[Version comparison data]

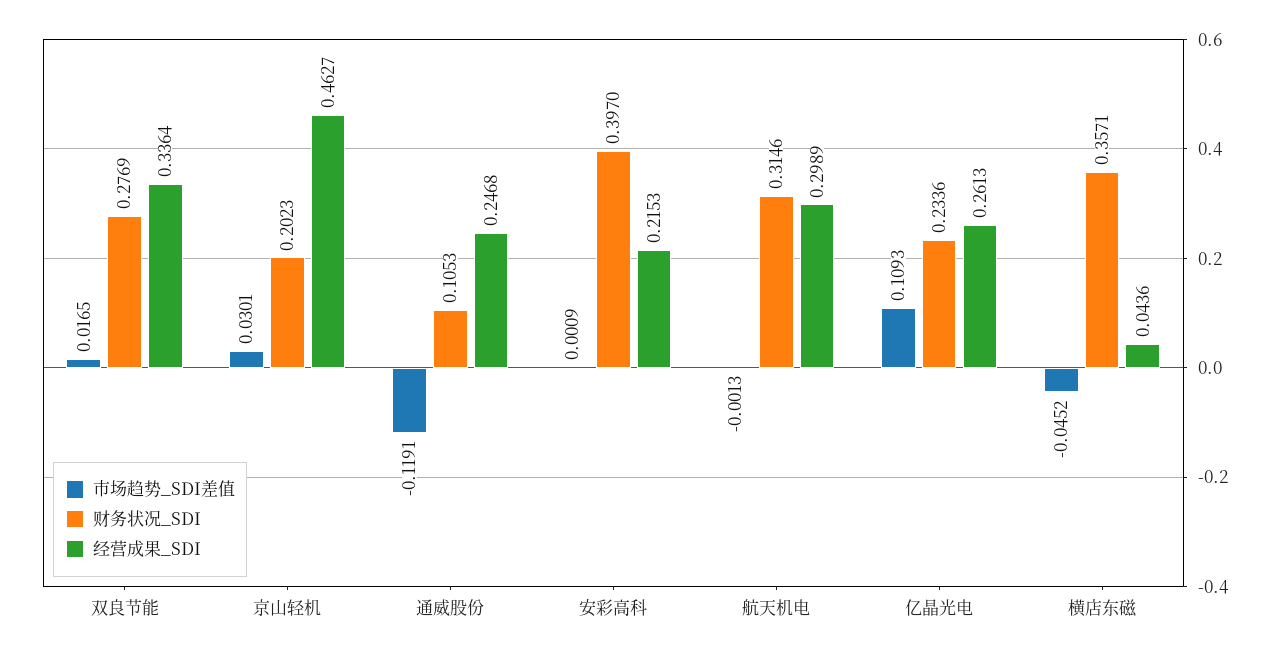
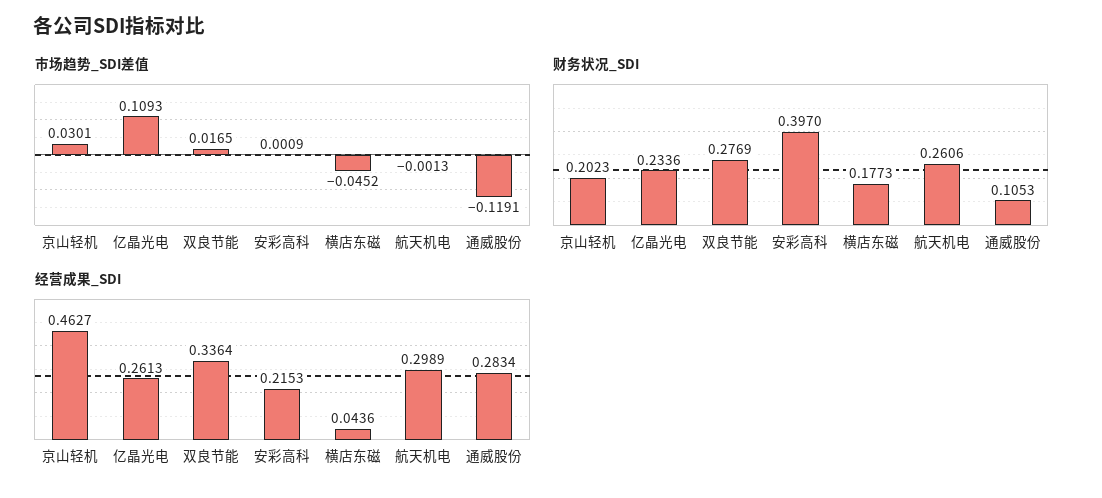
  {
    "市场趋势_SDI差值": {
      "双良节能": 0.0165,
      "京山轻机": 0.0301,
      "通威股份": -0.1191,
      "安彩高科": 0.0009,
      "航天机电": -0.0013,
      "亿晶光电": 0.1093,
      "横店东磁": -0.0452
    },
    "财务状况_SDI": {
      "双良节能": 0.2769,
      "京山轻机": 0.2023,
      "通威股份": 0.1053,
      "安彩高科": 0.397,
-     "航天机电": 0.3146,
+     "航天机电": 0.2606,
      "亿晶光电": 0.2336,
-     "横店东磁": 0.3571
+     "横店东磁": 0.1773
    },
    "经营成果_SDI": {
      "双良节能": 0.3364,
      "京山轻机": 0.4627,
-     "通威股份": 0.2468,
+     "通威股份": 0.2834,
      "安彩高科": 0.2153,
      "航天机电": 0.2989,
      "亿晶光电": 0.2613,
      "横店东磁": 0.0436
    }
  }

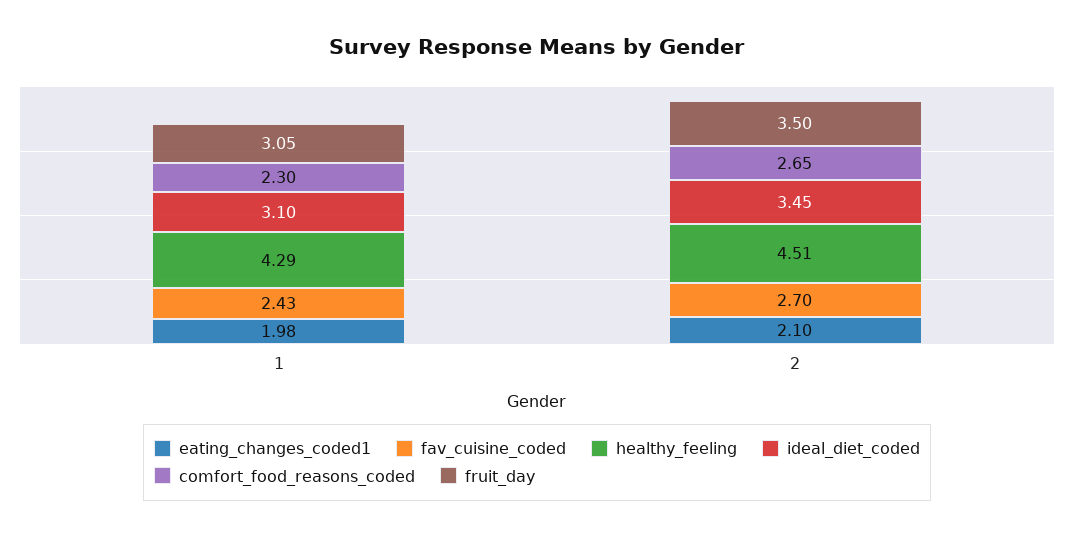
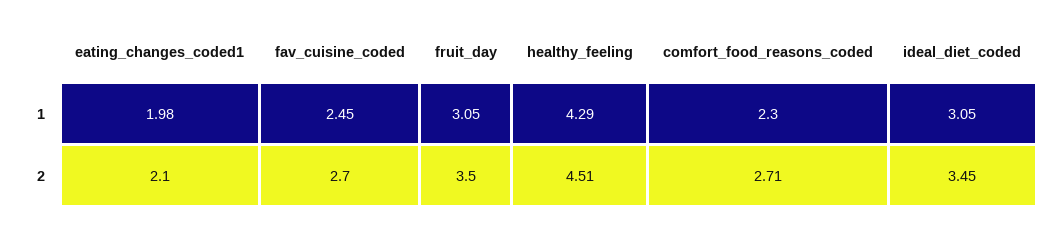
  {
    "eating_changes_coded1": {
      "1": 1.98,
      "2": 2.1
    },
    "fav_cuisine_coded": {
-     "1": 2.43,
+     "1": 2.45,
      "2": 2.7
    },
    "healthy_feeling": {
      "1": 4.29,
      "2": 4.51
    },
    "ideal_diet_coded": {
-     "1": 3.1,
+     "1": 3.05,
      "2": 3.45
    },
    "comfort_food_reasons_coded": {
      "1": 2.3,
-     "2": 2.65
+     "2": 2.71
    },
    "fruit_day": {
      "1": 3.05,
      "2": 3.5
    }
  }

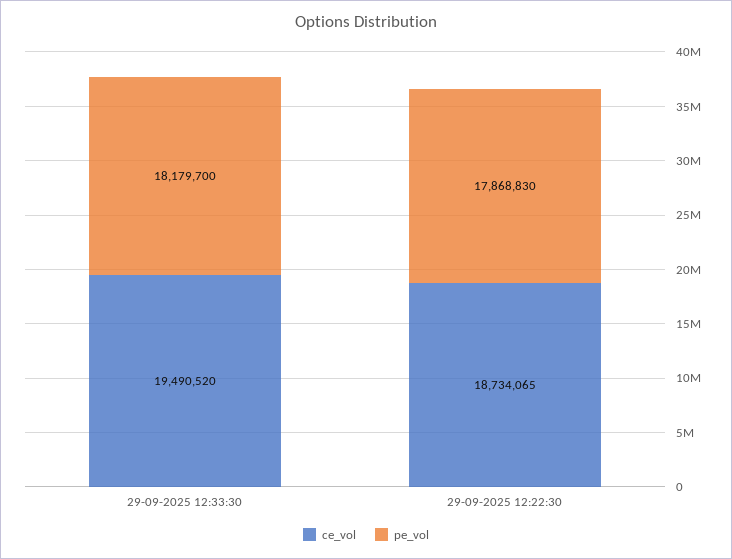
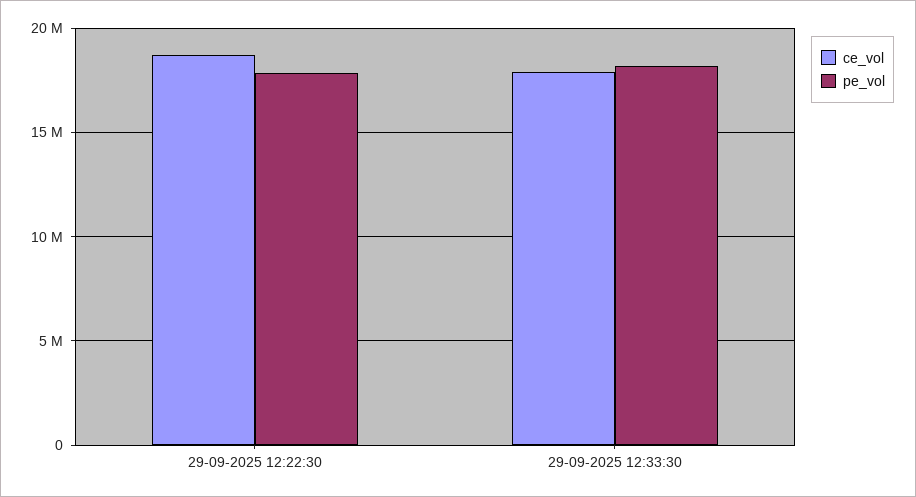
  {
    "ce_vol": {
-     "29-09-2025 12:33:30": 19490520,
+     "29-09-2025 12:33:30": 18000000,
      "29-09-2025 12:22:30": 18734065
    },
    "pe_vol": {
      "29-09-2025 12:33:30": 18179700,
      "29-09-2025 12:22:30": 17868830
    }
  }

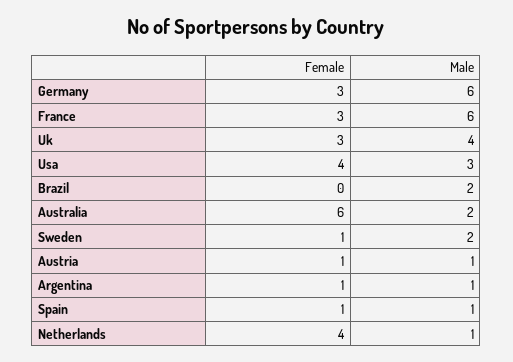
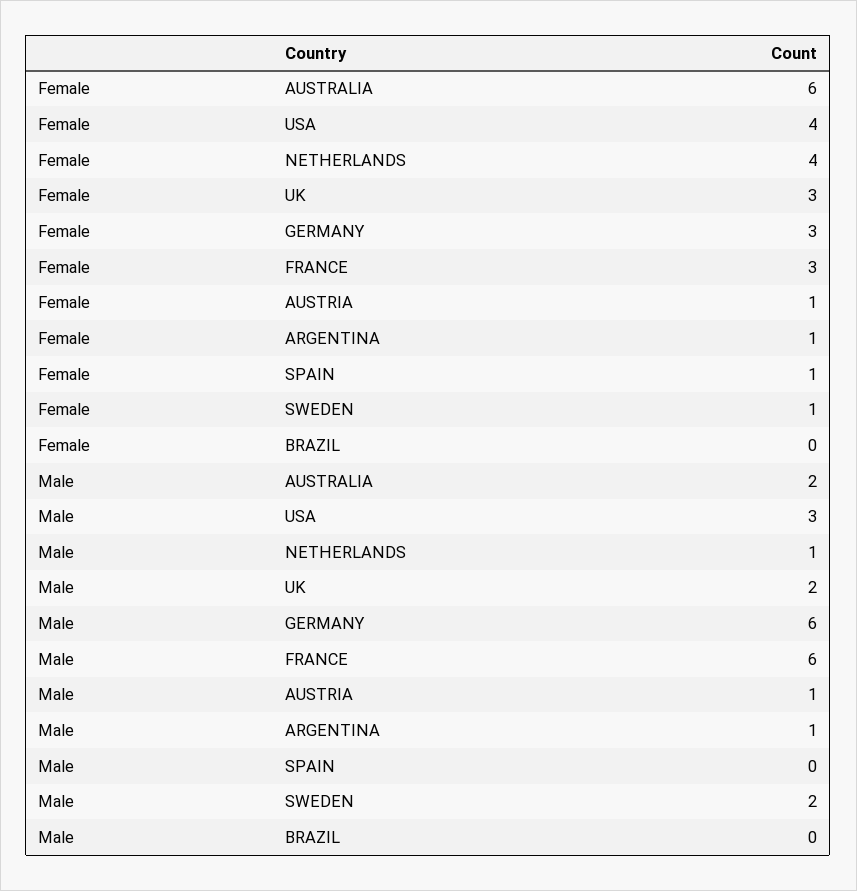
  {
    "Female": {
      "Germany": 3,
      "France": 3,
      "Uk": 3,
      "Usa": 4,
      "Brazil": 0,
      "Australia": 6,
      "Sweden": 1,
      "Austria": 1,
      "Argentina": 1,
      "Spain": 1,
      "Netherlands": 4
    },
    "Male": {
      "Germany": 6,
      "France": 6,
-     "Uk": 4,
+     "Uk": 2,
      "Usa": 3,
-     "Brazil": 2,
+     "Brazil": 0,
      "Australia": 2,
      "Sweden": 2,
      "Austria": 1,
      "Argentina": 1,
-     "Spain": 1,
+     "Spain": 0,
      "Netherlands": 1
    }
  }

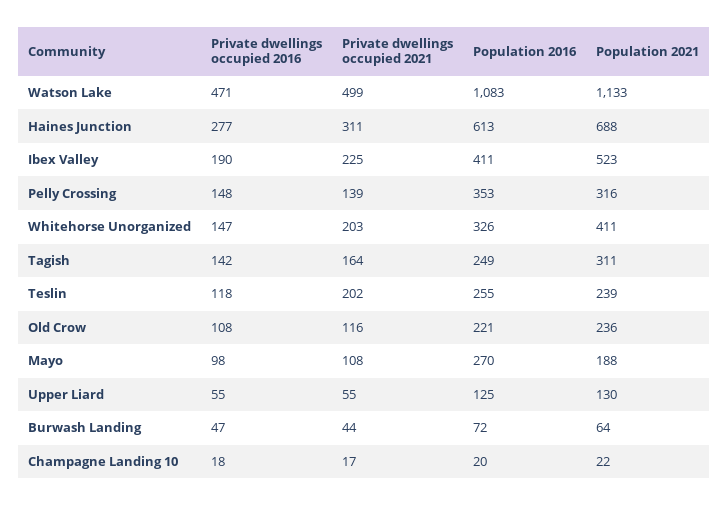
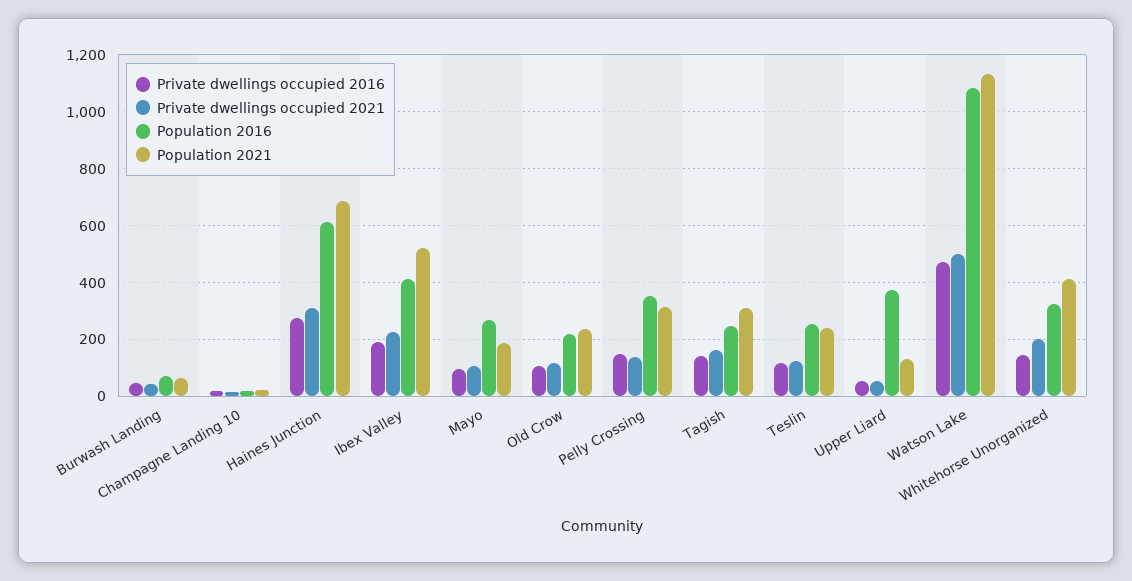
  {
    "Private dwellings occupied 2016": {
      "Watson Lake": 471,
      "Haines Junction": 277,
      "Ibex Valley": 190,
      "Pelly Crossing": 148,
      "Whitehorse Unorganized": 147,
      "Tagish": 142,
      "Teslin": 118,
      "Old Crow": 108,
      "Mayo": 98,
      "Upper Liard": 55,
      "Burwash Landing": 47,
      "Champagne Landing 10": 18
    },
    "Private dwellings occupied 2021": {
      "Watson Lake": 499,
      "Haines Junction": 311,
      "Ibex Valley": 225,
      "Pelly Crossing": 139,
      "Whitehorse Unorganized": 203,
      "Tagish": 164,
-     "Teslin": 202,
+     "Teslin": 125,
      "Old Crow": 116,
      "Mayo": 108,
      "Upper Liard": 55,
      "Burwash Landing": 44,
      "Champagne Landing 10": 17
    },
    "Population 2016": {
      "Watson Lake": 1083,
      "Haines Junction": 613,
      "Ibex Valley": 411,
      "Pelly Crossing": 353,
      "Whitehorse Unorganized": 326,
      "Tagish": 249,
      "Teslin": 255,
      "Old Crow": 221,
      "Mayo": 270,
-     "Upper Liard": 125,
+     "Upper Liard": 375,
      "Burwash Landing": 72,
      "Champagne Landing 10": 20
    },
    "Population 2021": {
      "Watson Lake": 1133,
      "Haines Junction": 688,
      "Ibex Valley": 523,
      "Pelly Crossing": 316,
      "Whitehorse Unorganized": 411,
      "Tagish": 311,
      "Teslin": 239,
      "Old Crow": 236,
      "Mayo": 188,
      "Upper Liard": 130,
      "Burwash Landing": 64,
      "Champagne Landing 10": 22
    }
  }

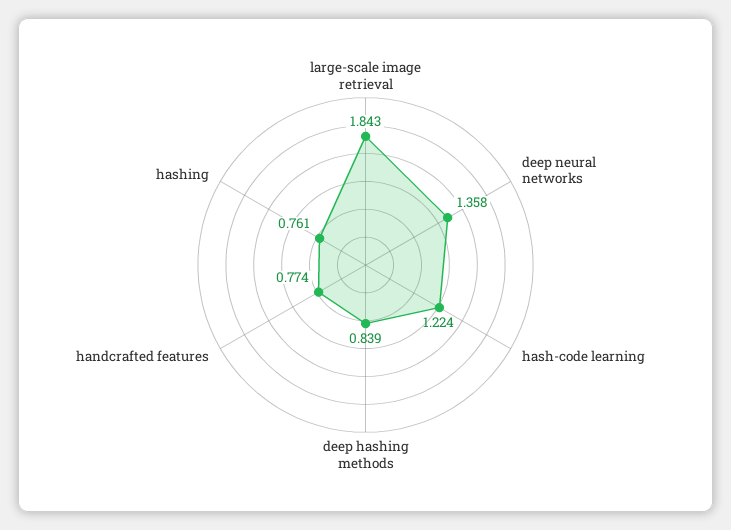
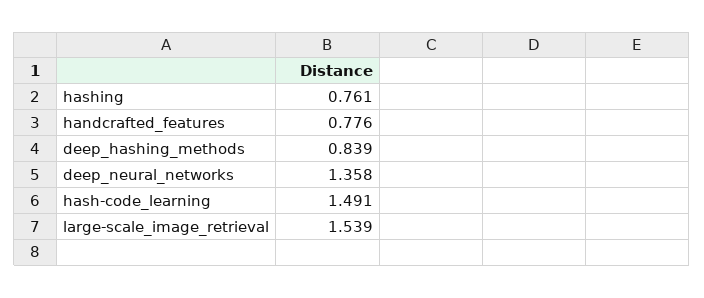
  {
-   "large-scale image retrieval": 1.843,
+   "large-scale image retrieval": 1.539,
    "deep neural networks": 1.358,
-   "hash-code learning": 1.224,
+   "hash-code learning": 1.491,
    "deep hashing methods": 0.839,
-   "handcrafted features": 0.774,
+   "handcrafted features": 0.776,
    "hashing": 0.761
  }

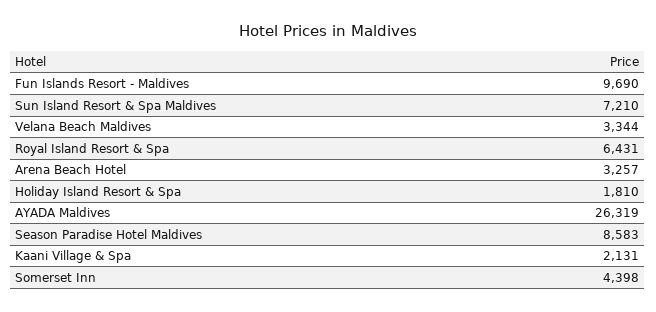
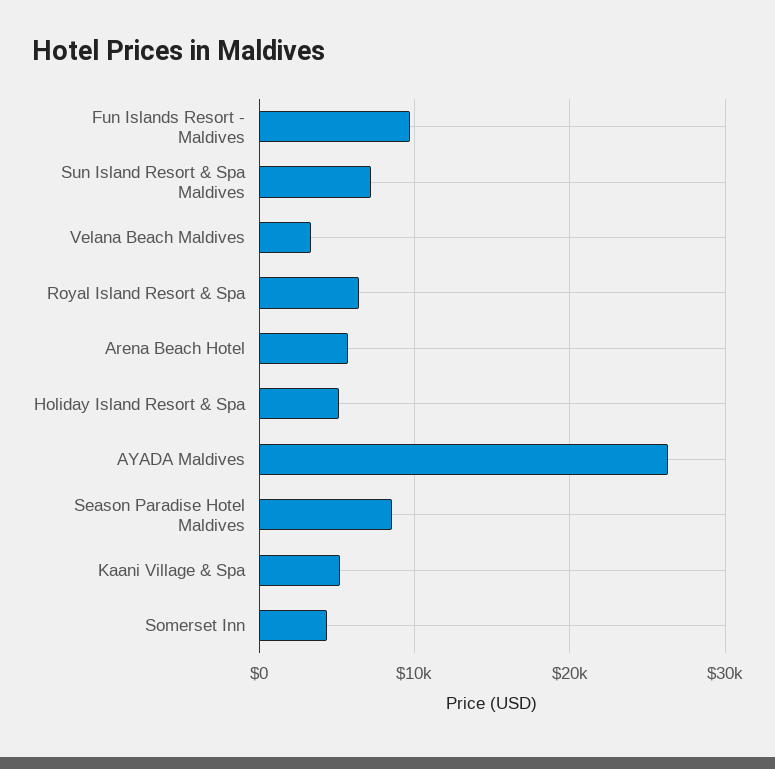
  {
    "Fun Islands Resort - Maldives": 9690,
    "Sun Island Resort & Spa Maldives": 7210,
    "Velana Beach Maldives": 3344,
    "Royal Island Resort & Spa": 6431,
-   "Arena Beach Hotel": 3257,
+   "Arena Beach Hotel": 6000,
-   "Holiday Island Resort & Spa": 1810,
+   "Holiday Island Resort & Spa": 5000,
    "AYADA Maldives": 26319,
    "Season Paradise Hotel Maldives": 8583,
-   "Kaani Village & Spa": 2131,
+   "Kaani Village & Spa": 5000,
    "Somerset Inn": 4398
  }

## Assignment
Word for word, write out each line of the records, but leave the pictures behind.

## Response area
  {
    "市场趋势_SDI差值": {
      "双良节能": 0.0165,
      "京山轻机": 0.0301,
      "通威股份": -0.1191,
      "安彩高科": 0.0009,
      "航天机电": -0.0013,
      "亿晶光电": 0.1093,
      "横店东磁": -0.0452
    },
    "财务状况_SDI": {
      "双良节能": 0.2769,
      "京山轻机": 0.2023,
      "通威股份": 0.1053,
      "安彩高科": 0.397,
-     "航天机电": 0.3146,
+     "航天机电": 0.2606,
      "亿晶光电": 0.2336,
-     "横店东磁": 0.3571
+     "横店东磁": 0.1773
    },
    "经营成果_SDI": {
      "双良节能": 0.3364,
      "京山轻机": 0.4627,
-     "通威股份": 0.2468,
+     "通威股份": 0.2834,
      "安彩高科": 0.2153,
      "航天机电": 0.2989,
      "亿晶光电": 0.2613,
      "横店东磁": 0.0436
    }
  }

  {
    "eating_changes_coded1": {
      "1": 1.98,
      "2": 2.1
    },
    "fav_cuisine_coded": {
-     "1": 2.43,
+     "1": 2.45,
      "2": 2.7
    },
    "healthy_feeling": {
      "1": 4.29,
      "2": 4.51
    },
    "ideal_diet_coded": {
-     "1": 3.1,
+     "1": 3.05,
      "2": 3.45
    },
    "comfort_food_reasons_coded": {
      "1": 2.3,
-     "2": 2.65
+     "2": 2.71
    },
    "fruit_day": {
      "1": 3.05,
      "2": 3.5
    }
  }

  {
    "ce_vol": {
-     "29-09-2025 12:33:30": 19490520,
+     "29-09-2025 12:33:30": 18000000,
      "29-09-2025 12:22:30": 18734065
    },
    "pe_vol": {
      "29-09-2025 12:33:30": 18179700,
      "29-09-2025 12:22:30": 17868830
    }
  }

  {
    "Female": {
      "Germany": 3,
      "France": 3,
      "Uk": 3,
      "Usa": 4,
      "Brazil": 0,
      "Australia": 6,
      "Sweden": 1,
      "Austria": 1,
      "Argentina": 1,
      "Spain": 1,
      "Netherlands": 4
    },
    "Male": {
      "Germany": 6,
      "France": 6,
-     "Uk": 4,
+     "Uk": 2,
      "Usa": 3,
-     "Brazil": 2,
+     "Brazil": 0,
      "Australia": 2,
      "Sweden": 2,
      "Austria": 1,
      "Argentina": 1,
-     "Spain": 1,
+     "Spain": 0,
      "Netherlands": 1
    }
  }

  {
    "Private dwellings occupied 2016": {
      "Watson Lake": 471,
      "Haines Junction": 277,
      "Ibex Valley": 190,
      "Pelly Crossing": 148,
      "Whitehorse Unorganized": 147,
      "Tagish": 142,
      "Teslin": 118,
      "Old Crow": 108,
      "Mayo": 98,
      "Upper Liard": 55,
      "Burwash Landing": 47,
      "Champagne Landing 10": 18
    },
    "Private dwellings occupied 2021": {
      "Watson Lake": 499,
      "Haines Junction": 311,
      "Ibex Valley": 225,
      "Pelly Crossing": 139,
      "Whitehorse Unorganized": 203,
      "Tagish": 164,
-     "Teslin": 202,
+     "Teslin": 125,
      "Old Crow": 116,
      "Mayo": 108,
      "Upper Liard": 55,
      "Burwash Landing": 44,
      "Champagne Landing 10": 17
    },
    "Population 2016": {
      "Watson Lake": 1083,
      "Haines Junction": 613,
      "Ibex Valley": 411,
      "Pelly Crossing": 353,
      "Whitehorse Unorganized": 326,
      "Tagish": 249,
      "Teslin": 255,
      "Old Crow": 221,
      "Mayo": 270,
-     "Upper Liard": 125,
+     "Upper Liard": 375,
      "Burwash Landing": 72,
      "Champagne Landing 10": 20
    },
    "Population 2021": {
      "Watson Lake": 1133,
      "Haines Junction": 688,
      "Ibex Valley": 523,
      "Pelly Crossing": 316,
      "Whitehorse Unorganized": 411,
      "Tagish": 311,
      "Teslin": 239,
      "Old Crow": 236,
      "Mayo": 188,
      "Upper Liard": 130,
      "Burwash Landing": 64,
      "Champagne Landing 10": 22
    }
  }

  {
-   "large-scale image retrieval": 1.843,
+   "large-scale image retrieval": 1.539,
    "deep neural networks": 1.358,
-   "hash-code learning": 1.224,
+   "hash-code learning": 1.491,
    "deep hashing methods": 0.839,
-   "handcrafted features": 0.774,
+   "handcrafted features": 0.776,
    "hashing": 0.761
  }

  {
    "Fun Islands Resort - Maldives": 9690,
    "Sun Island Resort & Spa Maldives": 7210,
    "Velana Beach Maldives": 3344,
    "Royal Island Resort & Spa": 6431,
-   "Arena Beach Hotel": 3257,
+   "Arena Beach Hotel": 6000,
-   "Holiday Island Resort & Spa": 1810,
+   "Holiday Island Resort & Spa": 5000,
    "AYADA Maldives": 26319,
    "Season Paradise Hotel Maldives": 8583,
-   "Kaani Village & Spa": 2131,
+   "Kaani Village & Spa": 5000,
    "Somerset Inn": 4398
  }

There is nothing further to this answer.